Records from a data collection
>>>>>

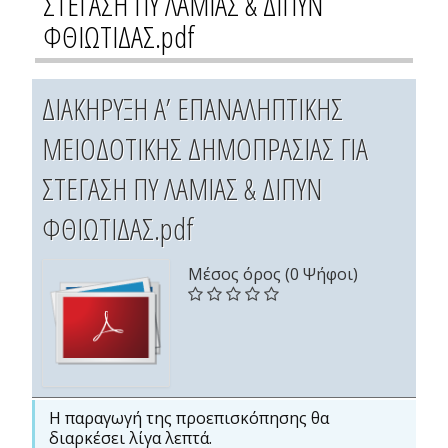
ΣΤΕΓΑΣΗ ΠΥ ΛΑΜΙΑΣ & ΔΙΠΥΝ
ΦΘΙΩΤΙΔΑΣ.pdf
ΔΙΑΚΗΡΥΞΗ Α’ ΕΠΑΝΑΛΗΠΤΙΚΗΣ
ΜΕΙΟΔΟΤΙΚΗΣ ΔΗΜΟΠΡΑΣΙΑΣ ΓΙΑ
ΣΤΕΓΑΣΗ ΠΥ ΛΑΜΙΑΣ & ΔΙΠΥΝ
ΦΘΙΩΤΙΔΑΣ.pdf
Μέσος όρος (0 Ψήφοι)
Η παραγωγή της προεπισκόπησης θα
διαρκέσει λίγα λεπτά.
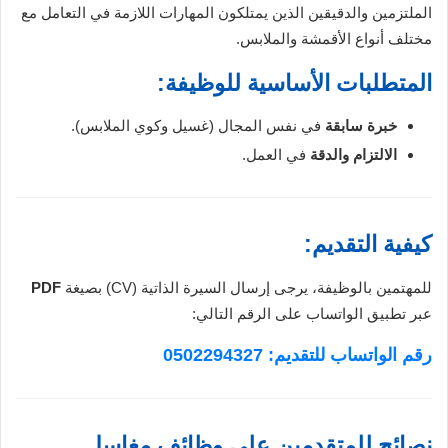
الملتزمين والدقيقين الذين يمتلكون المهارات اللازمة في التعامل مع
مختلف أنواع الأقمشة والملابس.
المتطلبات الأساسية للوظيفة:
خبرة سابقة
في نفس المجال (غسيل وكوي الملابس).
الالتزام والدقة
في العمل.
كيفية التقديم:
للمهتمين بالوظيفة، يرجى إرسال السيرة الذاتية (CV) بصيغة
PDF
عبر تطبيق الواتساب على الرقم التالي:
رقم الواتساب للتقديم: 0502294327
نصائح للمتقدمين على وظائف مغاسل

<<<<<

* [What is required] Could you write out all of the material again with "CV" changed to "resume" and every other word left as it is? Leave the pictures out of your answer.

* [Written solution]
ΣΤΕΓΑΣΗ ΠΥ ΛΑΜΙΑΣ & ΔΙΠΥΝ
ΦΘΙΩΤΙΔΑΣ.pdf
ΔΙΑΚΗΡΥΞΗ Α’ ΕΠΑΝΑΛΗΠΤΙΚΗΣ
ΜΕΙΟΔΟΤΙΚΗΣ ΔΗΜΟΠΡΑΣΙΑΣ ΓΙΑ
ΣΤΕΓΑΣΗ ΠΥ ΛΑΜΙΑΣ & ΔΙΠΥΝ
ΦΘΙΩΤΙΔΑΣ.pdf
Μέσος όρος (0 Ψήφοι)
Η παραγωγή της προεπισκόπησης θα
διαρκέσει λίγα λεπτά.
الملتزمين والدقيقين الذين يمتلكون المهارات اللازمة في التعامل مع
مختلف أنواع الأقمشة والملابس.
المتطلبات الأساسية للوظيفة:
خبرة سابقة
في نفس المجال (غسيل وكوي الملابس).
الالتزام والدقة
في العمل.
كيفية التقديم:
للمهتمين بالوظيفة، يرجى إرسال السيرة الذاتية (resume) بصيغة
PDF
عبر تطبيق الواتساب على الرقم التالي:
رقم الواتساب للتقديم: 0502294327
نصائح للمتقدمين على وظائف مغاسل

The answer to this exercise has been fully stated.